- [REQUEST]:
Please reproduce the listing below line for line, keeping every word, mark, and space unchanged.

RECORDS PROVIDED START

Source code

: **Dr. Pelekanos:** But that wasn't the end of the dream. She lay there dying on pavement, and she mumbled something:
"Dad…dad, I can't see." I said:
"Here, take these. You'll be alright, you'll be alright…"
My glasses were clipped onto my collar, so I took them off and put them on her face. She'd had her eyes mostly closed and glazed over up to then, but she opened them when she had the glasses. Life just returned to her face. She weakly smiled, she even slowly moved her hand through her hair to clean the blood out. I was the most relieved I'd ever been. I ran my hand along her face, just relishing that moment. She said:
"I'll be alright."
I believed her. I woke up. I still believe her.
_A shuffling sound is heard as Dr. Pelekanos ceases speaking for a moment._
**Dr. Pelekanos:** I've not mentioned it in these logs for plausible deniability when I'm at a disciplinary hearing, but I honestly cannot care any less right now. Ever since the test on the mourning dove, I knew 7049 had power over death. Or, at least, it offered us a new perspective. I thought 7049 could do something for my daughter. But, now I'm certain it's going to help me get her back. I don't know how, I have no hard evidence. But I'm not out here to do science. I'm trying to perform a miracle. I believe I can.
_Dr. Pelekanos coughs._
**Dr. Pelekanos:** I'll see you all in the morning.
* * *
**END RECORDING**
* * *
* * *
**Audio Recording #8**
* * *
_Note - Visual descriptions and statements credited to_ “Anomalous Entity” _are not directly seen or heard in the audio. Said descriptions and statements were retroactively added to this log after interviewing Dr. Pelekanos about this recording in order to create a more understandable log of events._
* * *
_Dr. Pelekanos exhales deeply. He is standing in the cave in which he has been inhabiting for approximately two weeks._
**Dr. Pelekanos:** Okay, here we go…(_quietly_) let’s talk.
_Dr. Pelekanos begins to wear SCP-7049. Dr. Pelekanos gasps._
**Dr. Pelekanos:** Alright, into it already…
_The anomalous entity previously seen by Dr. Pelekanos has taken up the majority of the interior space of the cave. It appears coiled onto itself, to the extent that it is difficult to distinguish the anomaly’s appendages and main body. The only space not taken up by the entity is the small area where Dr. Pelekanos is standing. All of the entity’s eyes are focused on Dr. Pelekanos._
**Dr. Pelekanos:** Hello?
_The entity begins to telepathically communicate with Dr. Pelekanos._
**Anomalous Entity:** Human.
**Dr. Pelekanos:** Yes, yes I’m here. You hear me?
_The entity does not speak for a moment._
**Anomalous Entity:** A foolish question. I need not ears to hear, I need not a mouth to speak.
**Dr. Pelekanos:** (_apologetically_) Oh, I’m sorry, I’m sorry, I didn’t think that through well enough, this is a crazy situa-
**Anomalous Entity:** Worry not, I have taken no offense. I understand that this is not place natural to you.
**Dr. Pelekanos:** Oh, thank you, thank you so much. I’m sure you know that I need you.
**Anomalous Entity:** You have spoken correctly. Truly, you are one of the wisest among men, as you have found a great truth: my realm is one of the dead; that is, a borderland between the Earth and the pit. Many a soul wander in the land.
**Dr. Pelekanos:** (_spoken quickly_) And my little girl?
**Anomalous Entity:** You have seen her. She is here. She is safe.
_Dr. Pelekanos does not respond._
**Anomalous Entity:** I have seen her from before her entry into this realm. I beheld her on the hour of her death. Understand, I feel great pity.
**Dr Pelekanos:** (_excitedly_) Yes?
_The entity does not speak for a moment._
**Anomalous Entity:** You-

RECORDS PROVIDED END

- [SOLUTION]:
Source code

: **Dr. Pelekanos:** But that wasn't the end of the dream. She lay there dying on pavement, and she mumbled something:
"Dad…dad, I can't see." I said:
"Here, take these. You'll be alright, you'll be alright…"
My glasses were clipped onto my collar, so I took them off and put them on her face. She'd had her eyes mostly closed and glazed over up to then, but she opened them when she had the glasses. Life just returned to her face. She weakly smiled, she even slowly moved her hand through her hair to clean the blood out. I was the most relieved I'd ever been. I ran my hand along her face, just relishing that moment. She said:
"I'll be alright."
I believed her. I woke up. I still believe her.
_A shuffling sound is heard as Dr. Pelekanos ceases speaking for a moment._
**Dr. Pelekanos:** I've not mentioned it in these logs for plausible deniability when I'm at a disciplinary hearing, but I honestly cannot care any less right now. Ever since the test on the mourning dove, I knew 7049 had power over death. Or, at least, it offered us a new perspective. I thought 7049 could do something for my daughter. But, now I'm certain it's going to help me get her back. I don't know how, I have no hard evidence. But I'm not out here to do science. I'm trying to perform a miracle. I believe I can.
_Dr. Pelekanos coughs._
**Dr. Pelekanos:** I'll see you all in the morning.
* * *
**END RECORDING**
* * *
* * *
**Audio Recording #8**
* * *
_Note - Visual descriptions and statements credited to_ “Anomalous Entity” _are not directly seen or heard in the audio. Said descriptions and statements were retroactively added to this log after interviewing Dr. Pelekanos about this recording in order to create a more understandable log of events._
* * *
_Dr. Pelekanos exhales deeply. He is standing in the cave in which he has been inhabiting for approximately two weeks._
**Dr. Pelekanos:** Okay, here we go…(_quietly_) let’s talk.
_Dr. Pelekanos begins to wear SCP-7049. Dr. Pelekanos gasps._
**Dr. Pelekanos:** Alright, into it already…
_The anomalous entity previously seen by Dr. Pelekanos has taken up the majority of the interior space of the cave. It appears coiled onto itself, to the extent that it is difficult to distinguish the anomaly’s appendages and main body. The only space not taken up by the entity is the small area where Dr. Pelekanos is standing. All of the entity’s eyes are focused on Dr. Pelekanos._
**Dr. Pelekanos:** Hello?
_The entity begins to telepathically communicate with Dr. Pelekanos._
**Anomalous Entity:** Human.
**Dr. Pelekanos:** Yes, yes I’m here. You hear me?
_The entity does not speak for a moment._
**Anomalous Entity:** A foolish question. I need not ears to hear, I need not a mouth to speak.
**Dr. Pelekanos:** (_apologetically_) Oh, I’m sorry, I’m sorry, I didn’t think that through well enough, this is a crazy situa-
**Anomalous Entity:** Worry not, I have taken no offense. I understand that this is not place natural to you.
**Dr. Pelekanos:** Oh, thank you, thank you so much. I’m sure you know that I need you.
**Anomalous Entity:** You have spoken correctly. Truly, you are one of the wisest among men, as you have found a great truth: my realm is one of the dead; that is, a borderland between the Earth and the pit. Many a soul wander in the land.
**Dr. Pelekanos:** (_spoken quickly_) And my little girl?
**Anomalous Entity:** You have seen her. She is here. She is safe.
_Dr. Pelekanos does not respond._
**Anomalous Entity:** I have seen her from before her entry into this realm. I beheld her on the hour of her death. Understand, I feel great pity.
**Dr Pelekanos:** (_excitedly_) Yes?
_The entity does not speak for a moment._
**Anomalous Entity:** You-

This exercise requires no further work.